INFORMATION SHOWN:
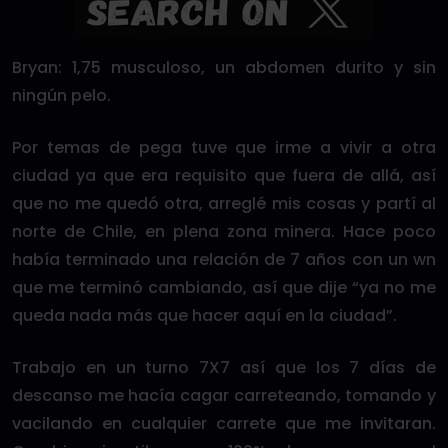
Bryan: 1,75 musculoso, un abdomen durito y sin
ningún pelo.
Por temas de pega tuve que irme a vivir a otra
ciudad ya que era requisito que fuera de allá, así
que no me quedó otra, arreglé mis cosas y partí al
norte de Chile, en plena zona minera. Hace poco
había terminado una relación de 7 años con un wn
que me terminó cambiando, así que dije “ya no me
queda nada más que hacer aquí en la ciudad”.
Trabajo en un turno 7X7 así que los 7 días de
descanso me hacía cagar carreteando, tomando y
vacilando en cualquier carrete que me invitaran.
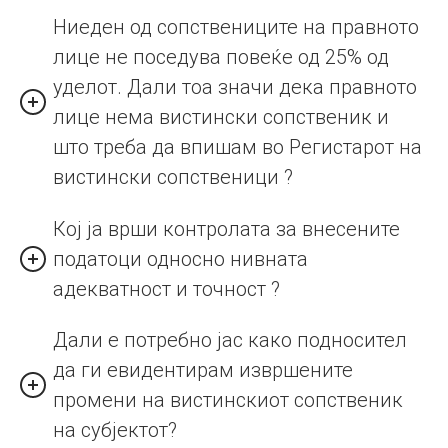
Ниеден од сопствениците на правното
лице не поседува повеќе од 25% од
уделот. Дали тоа значи дека правното
лице нема вистински сопственик и
што треба да впишам во Регистарот на
вистински сопственици ?
Кој ја врши контролата за внесените
податоци односно нивната
адекватност и точност ?
Дали е потребно јас како подносител
да ги евидентирам извршените
промени на вистинскиот сопственик
на субјектот?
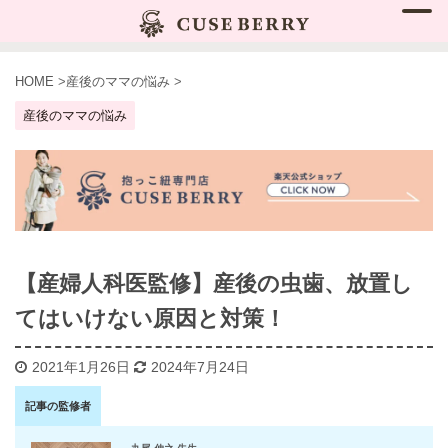
HOME
>
産後のママの悩み
>
産後のママの悩み
【産婦人科医監修】産後の虫歯、放置し
てはいけない原因と対策！
2021年1月26日
2024年7月24日
記事の監修者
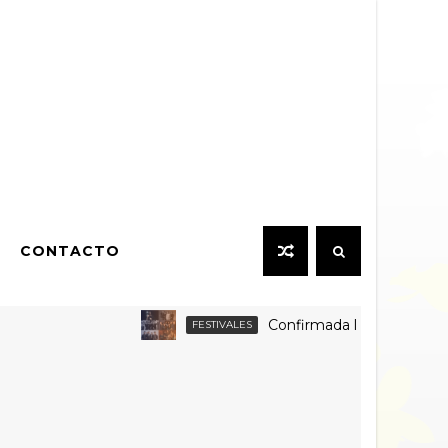
CONTACTO
Confirmada la grilla por día y 
FESTIVALES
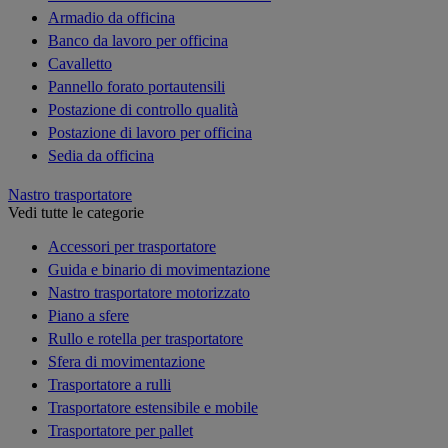
Armadio da officina
Banco da lavoro per officina
Cavalletto
Pannello forato portautensili
Postazione di controllo qualità
Postazione di lavoro per officina
Sedia da officina
Nastro trasportatore
Vedi tutte le categorie
Accessori per trasportatore
Guida e binario di movimentazione
Nastro trasportatore motorizzato
Piano a sfere
Rullo e rotella per trasportatore
Sfera di movimentazione
Trasportatore a rulli
Trasportatore estensibile e mobile
Trasportatore per pallet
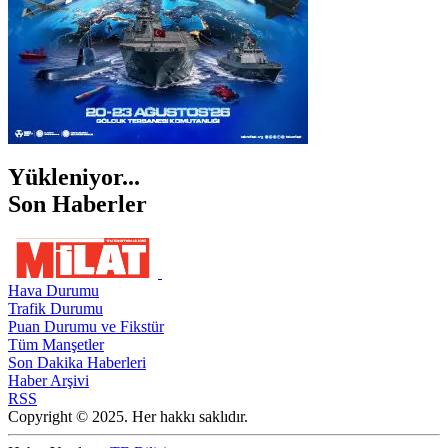
Yükleniyor...
Son Haberler
Hava Durumu
Trafik Durumu
Puan Durumu ve Fikstür
Tüm Manşetler
Son Dakika Haberleri
Haber Arşivi
RSS
Copyright © 2025. Her hakkı saklıdır.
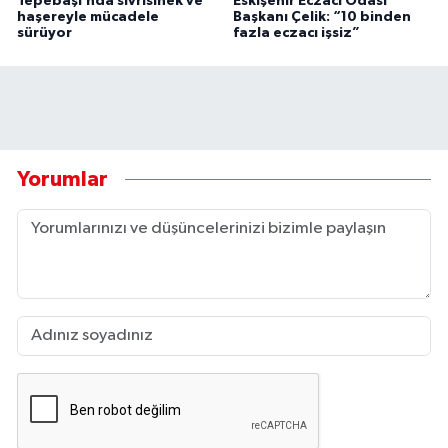
Tepebaşı’nda sivrisinek ve
Eskişehir Eczacı Odası
haşereyle mücadele
Başkanı Çelik: “10 binden
sürüyor
fazla eczacı işsiz”
Yorumlar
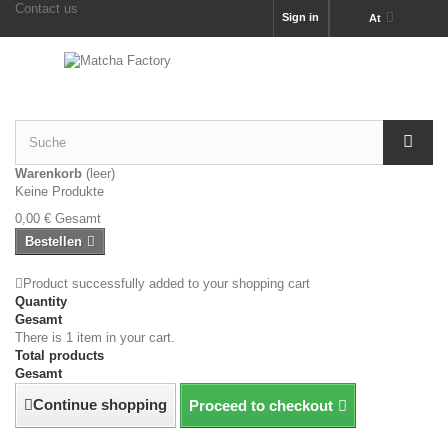
Contact us
Sign in
At
Warenkorb
(leer)
Keine Produkte
0,00 €
Gesamt
Bestellen
Product successfully added to your shopping cart
Quantity
Gesamt
There is 1 item in your cart.
Total products
Gesamt
Continue shopping
Proceed to checkout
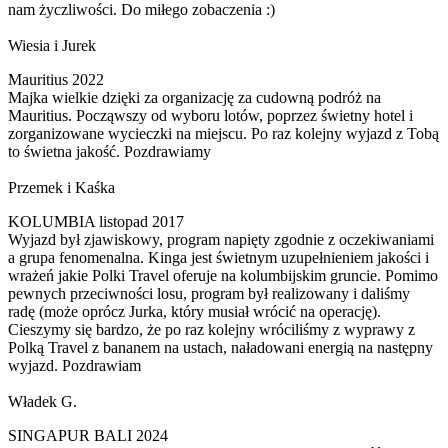
nam życzliwości. Do miłego zobaczenia :)
Wiesia i Jurek
Mauritius 2022
Majka wielkie dzięki za organizację za cudowną podróż na
Mauritius. Począwszy od wyboru lotów, poprzez świetny hotel i
zorganizowane wycieczki na miejscu. Po raz kolejny wyjazd z Tobą
to świetna jakość. Pozdrawiamy
Przemek i Kaśka
KOLUMBIA listopad 2017
Wyjazd był zjawiskowy, program napięty zgodnie z oczekiwaniami
a grupa fenomenalna. Kinga jest świetnym uzupełnieniem jakości i
wrażeń jakie Polki Travel oferuje na kolumbijskim gruncie. Pomimo
pewnych przeciwności losu, program był realizowany i daliśmy
radę (może oprócz Jurka, który musiał wrócić na operację).
Cieszymy się bardzo, że po raz kolejny wróciliśmy z wyprawy z
Polką Travel z bananem na ustach, naładowani energią na następny
wyjazd. Pozdrawiam
Władek G.
SINGAPUR BALI 2024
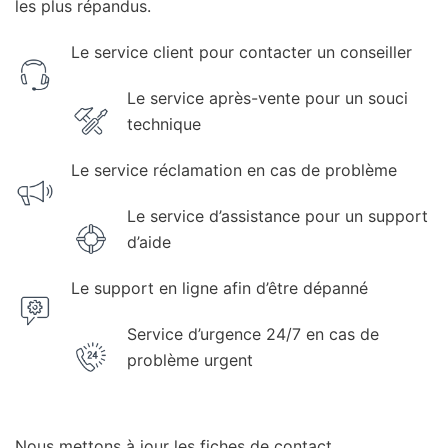
les plus répandus.
Le service client pour contacter un conseiller
Le service après-vente pour un souci
technique
Le service réclamation en cas de problème
Le service d’assistance pour un support
d’aide
Le support en ligne afin d’être dépanné
Service d’urgence 24/7 en cas de
problème urgent
Nous mettons à jour les fiches de contact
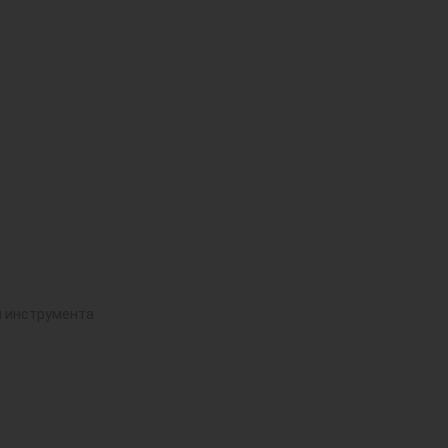
й инструмента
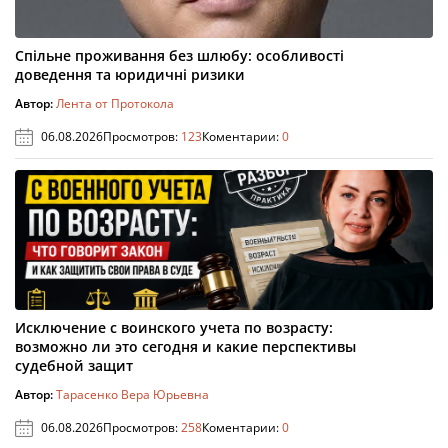
Спільне проживання без шлюбу: особливості
доведення та юридичні ризики
Автор:
Лента от Протокола
06.08.2026
Просмотров:
123
Коментарии:
0
Исключение с воинского учета по возрасту:
возможно ли это сегодня и какие перспективы
судебной защит
Автор:
Тарасенко Вера Юрьевна
06.08.2026
Просмотров:
258
Коментарии:
0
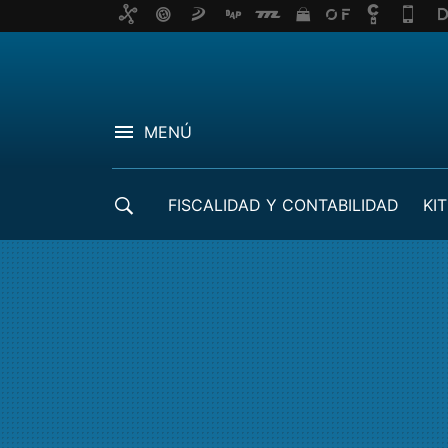
MENÚ
FISCALIDAD Y CONTABILIDAD
KIT
CRÉDITOS ICO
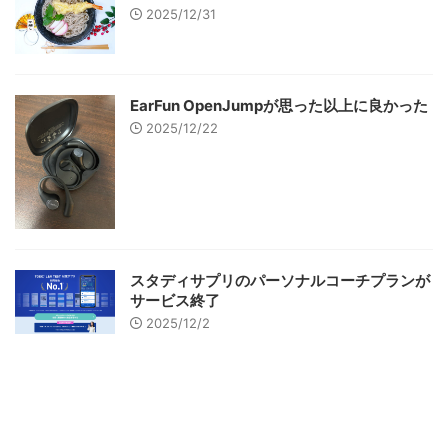
2025/12/31
EarFun OpenJumpが思った以上に良かった
2025/12/22
スタディサプリのパーソナルコーチプランが
サービス終了
2025/12/2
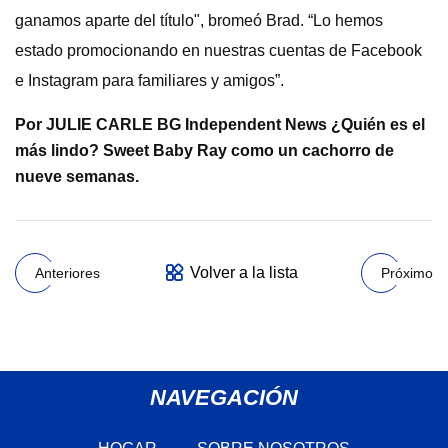
ganamos aparte del título", bromeó Brad. “Lo hemos
estado promocionando en nuestras cuentas de Facebook
e Instagram para familiares y amigos”.
Por JULIE CARLE BG Independent News ¿Quién es el
más lindo? Sweet Baby Ray como un cachorro de
nueve semanas.
Volver a la lista
Anteriores
Próximo
NAVEGACIÓN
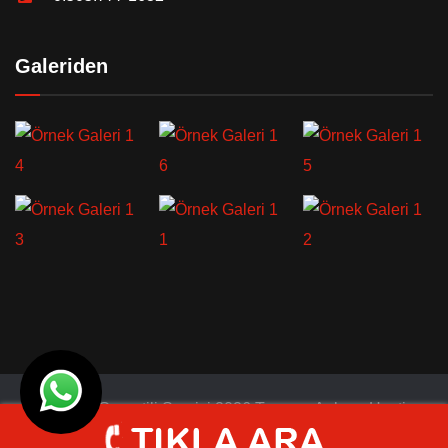
Galeriden
© Türkiye Garantili Servisi 2026 Tasarım
Ankara Hosting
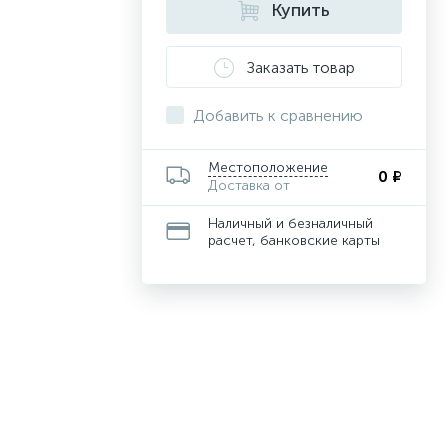
Купить
Заказать товар
Добавить к сравнению
Местоположение
0 ₽
Доставка от
Наличный и безналичный
расчет, банковские карты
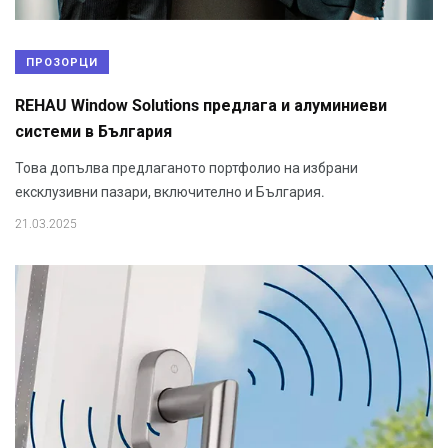
ПРОЗОРЦИ
REHAU Window Solutions предлага и алуминиеви
системи в България
Това допълва предлаганото портфолио на избрани
ексклузивни пазари, включително и България.
21.03.2025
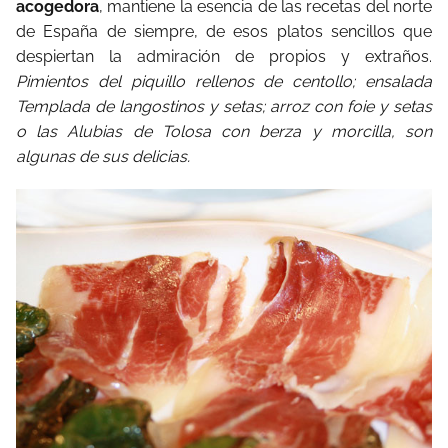
acogedora
, mantiene la esencia de las recetas del norte
de España de siempre, de esos platos sencillos que
despiertan la admiración de propios y extraños.
Pimientos del piquillo rellenos de centollo
; ensalada
Templada de langostinos y setas; arroz con foie y setas
o las
Alubias de Tolosa con berza y morcilla
, son
algunas de sus delicias.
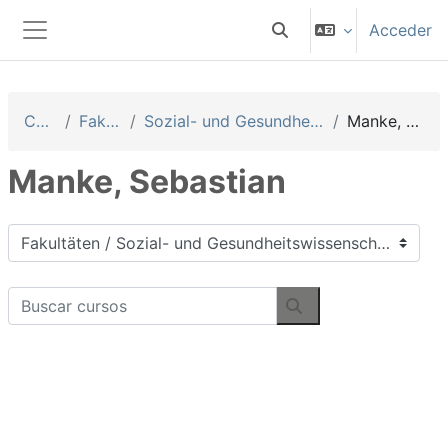
Salta al contenido principal
Acceder
Selector de búsqueda 
Panel lateral
Cursos
Fakultäten
Sozial- und Gesundheitswissenschaften
Manke, Sebastian
Manke, Sebastian
Categorías
Buscar cursos
Buscar cursos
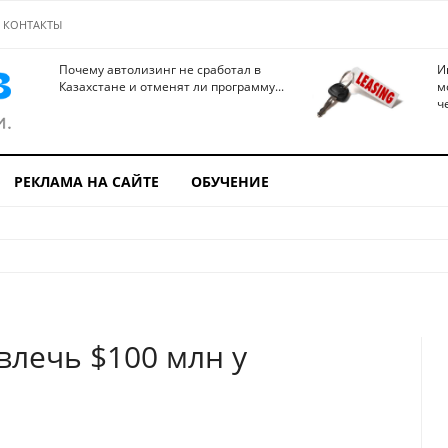
КОНТАКТЫ
Почему автолизинг не сработал в
И
Казахстане и отменят ли программу...
м
ч
РЕКЛАМА НА САЙТЕ
ОБУЧЕНИЕ
влечь $100 млн у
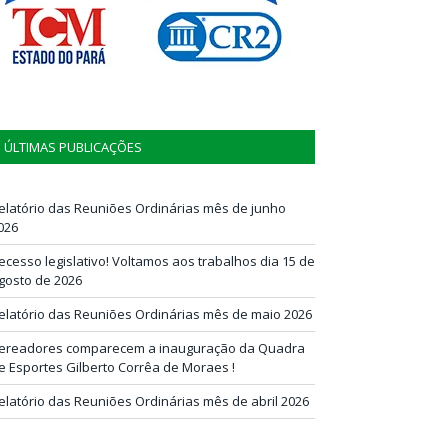
ÚLTIMAS PUBLICAÇÕES
elatório das Reuniões Ordinárias mês de junho
026
ecesso legislativo! Voltamos aos trabalhos dia 15 de
gosto de 2026
elatório das Reuniões Ordinárias mês de maio 2026
ereadores comparecem a inauguração da Quadra
e Esportes Gilberto Corrêa de Moraes !
elatório das Reuniões Ordinárias mês de abril 2026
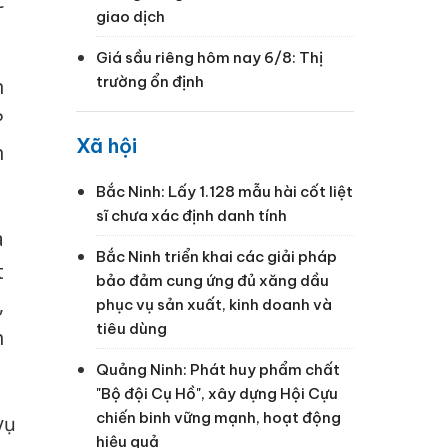
c
giao dịch
Giá sầu riêng hôm nay 6/8: Thị
trường ổn định
n
P
Xã hội
h
Bắc Ninh: Lấy 1.128 mẫu hài cốt liệt
sĩ chưa xác định danh tính
à
Bắc Ninh triển khai các giải pháp
t
bảo đảm cung ứng đủ xăng dầu
,
phục vụ sản xuất, kinh doanh và
tiêu dùng
h
Quảng Ninh: Phát huy phẩm chất
"Bộ đội Cụ Hồ", xây dựng Hội Cựu
chiến binh vững mạnh, hoạt động
ụ
hiệu quả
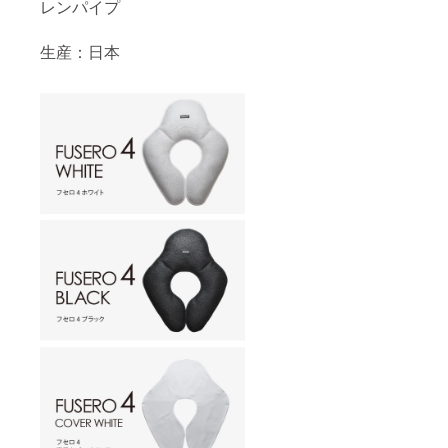
レンパイプ
生産：日本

TASK GOAL: Set down the text from all of the records above, line by line and unchanged. Leave the pictures out of your answer.

TASK OUTPUT:
Bryan: 1,75 musculoso, un abdomen durito y sin
ningún pelo.
Por temas de pega tuve que irme a vivir a otra
ciudad ya que era requisito que fuera de allá, así
que no me quedó otra, arreglé mis cosas y partí al
norte de Chile, en plena zona minera. Hace poco
había terminado una relación de 7 años con un wn
que me terminó cambiando, así que dije “ya no me
queda nada más que hacer aquí en la ciudad”.
Trabajo en un turno 7X7 así que los 7 días de
descanso me hacía cagar carreteando, tomando y
vacilando en cualquier carrete que me invitaran.
Ниеден од сопствениците на правното
лице не поседува повеќе од 25% од
уделот. Дали тоа значи дека правното
лице нема вистински сопственик и
што треба да впишам во Регистарот на
вистински сопственици ?
Кој ја врши контролата за внесените
податоци односно нивната
адекватност и точност ?
Дали е потребно јас како подносител
да ги евидентирам извршените
промени на вистинскиот сопственик
на субјектот?
HOME
>
産後のママの悩み
>
産後のママの悩み
【産婦人科医監修】産後の虫歯、放置し
てはいけない原因と対策！
2021年1月26日
2024年7月24日
記事の監修者
CONTACTO
Confirmada la grilla por día y 
FESTIVALES
Armadio da officina
Banco da lavoro per officina
Cavalletto
Pannello forato portautensili
Postazione di controllo qualità
Postazione di lavoro per officina
Sedia da officina
Nastro trasportatore
Vedi tutte le categorie
Accessori per trasportatore
Guida e binario di movimentazione
Nastro trasportatore motorizzato
Piano a sfere
Rullo e rotella per trasportatore
Sfera di movimentazione
Trasportatore a rulli
Trasportatore estensibile e mobile
Trasportatore per pallet
Yükleniyor...
Son Haberler
Hava Durumu
Trafik Durumu
Puan Durumu ve Fikstür
Tüm Manşetler
Son Dakika Haberleri
Haber Arşivi
RSS
Copyright © 2025. Her hakkı saklıdır.
Tepebaşı’nda sivrisinek ve
Eskişehir Eczacı Odası
haşereyle mücadele
Başkanı Çelik: “10 binden
sürüyor
fazla eczacı işsiz”
Yorumlar
Contact us
Sign in
At
Warenkorb
(leer)
Keine Produkte
0,00 €
Gesamt
Bestellen
Product successfully added to your shopping cart
Quantity
Gesamt
There is 1 item in your cart.
Total products
Gesamt
Continue shopping
Proceed to checkout
nam życzliwości. Do miłego zobaczenia :)
Wiesia i Jurek
Mauritius 2022
Majka wielkie dzięki za organizację za cudowną podróż na
Mauritius. Począwszy od wyboru lotów, poprzez świetny hotel i
zorganizowane wycieczki na miejscu. Po raz kolejny wyjazd z Tobą
to świetna jakość. Pozdrawiamy
Przemek i Kaśka
KOLUMBIA listopad 2017
Wyjazd był zjawiskowy, program napięty zgodnie z oczekiwaniami
a grupa fenomenalna. Kinga jest świetnym uzupełnieniem jakości i
wrażeń jakie Polki Travel oferuje na kolumbijskim gruncie. Pomimo
pewnych przeciwności losu, program był realizowany i daliśmy
radę (może oprócz Jurka, który musiał wrócić na operację).
Cieszymy się bardzo, że po raz kolejny wróciliśmy z wyprawy z
Polką Travel z bananem na ustach, naładowani energią na następny
wyjazd. Pozdrawiam
Władek G.
SINGAPUR BALI 2024
les plus répandus.
Le service client pour contacter un conseiller
Le service après-vente pour un souci
technique
Le service réclamation en cas de problème
Le service d’assistance pour un support
d’aide
Le support en ligne afin d’être dépanné
Service d’urgence 24/7 en cas de
problème urgent
Nous mettons à jour les fiches de contact
й инструмента
Спільне проживання без шлюбу: особливості
доведення та юридичні ризики
Автор:
Лента от Протокола
06.08.2026
Просмотров:
123
Коментарии:
0
Исключение с воинского учета по возрасту:
возможно ли это сегодня и какие перспективы
судебной защит
Автор:
Тарасенко Вера Юрьевна
06.08.2026
Просмотров:
258
Коментарии:
0
MENÚ
FISCALIDAD Y CONTABILIDAD
KIT
CRÉDITOS ICO
2025/12/31
EarFun OpenJumpが思った以上に良かった
2025/12/22
スタディサプリのパーソナルコーチプランが
サービス終了
2025/12/2
ganamos aparte del título", bromeó Brad. “Lo hemos
estado promocionando en nuestras cuentas de Facebook
e Instagram para familiares y amigos”.
Por JULIE CARLE BG Independent News ¿Quién es el
más lindo? Sweet Baby Ray como un cachorro de
nueve semanas.
Volver a la lista
Anteriores
Próximo
NAVEGACIÓN
Galeriden
© Türkiye Garantili Servisi 2026 Tasarım
Ankara Hosting
Купить
Заказать товар
Добавить к сравнению
Местоположение
0 ₽
Доставка от
Наличный и безналичный
расчет, банковские карты
ПРОЗОРЦИ
REHAU Window Solutions предлага и алуминиеви
системи в България
Това допълва предлаганото портфолио на избрани
ексклузивни пазари, включително и България.
21.03.2025
acogedora
, mantiene la esencia de las recetas del norte
de España de siempre, de esos platos sencillos que
despiertan la admiración de propios y extraños.
Pimientos del piquillo rellenos de centollo
; ensalada
Templada de langostinos y setas; arroz con foie y setas
o las
Alubias de Tolosa con berza y morcilla
, son
algunas de sus delicias.
Salta al contenido principal
Acceder
Selector de búsqueda 
Panel lateral
Cursos
Fakultäten
Sozial- und Gesundheitswissenschaften
Manke, Sebastian
Manke, Sebastian
Categorías
Buscar cursos
Buscar cursos
КОНТАКТЫ
Почему автолизинг не сработал в
И
Казахстане и отменят ли программу...
м
ч
РЕКЛАМА НА САЙТЕ
ОБУЧЕНИЕ
влечь $100 млн у
ÚLTIMAS PUBLICAÇÕES
elatório das Reuniões Ordinárias mês de junho
026
ecesso legislativo! Voltamos aos trabalhos dia 15 de
gosto de 2026
elatório das Reuniões Ordinárias mês de maio 2026
ereadores comparecem a inauguração da Quadra
e Esportes Gilberto Corrêa de Moraes !
elatório das Reuniões Ordinárias mês de abril 2026
c
giao dịch
Giá sầu riêng hôm nay 6/8: Thị
trường ổn định
n
P
Xã hội
h
Bắc Ninh: Lấy 1.128 mẫu hài cốt liệt
sĩ chưa xác định danh tính
à
Bắc Ninh triển khai các giải pháp
t
bảo đảm cung ứng đủ xăng dầu
,
phục vụ sản xuất, kinh doanh và
tiêu dùng
h
Quảng Ninh: Phát huy phẩm chất
"Bộ đội Cụ Hồ", xây dựng Hội Cựu
chiến binh vững mạnh, hoạt động
ụ
hiệu quả
レンパイプ
生産：日本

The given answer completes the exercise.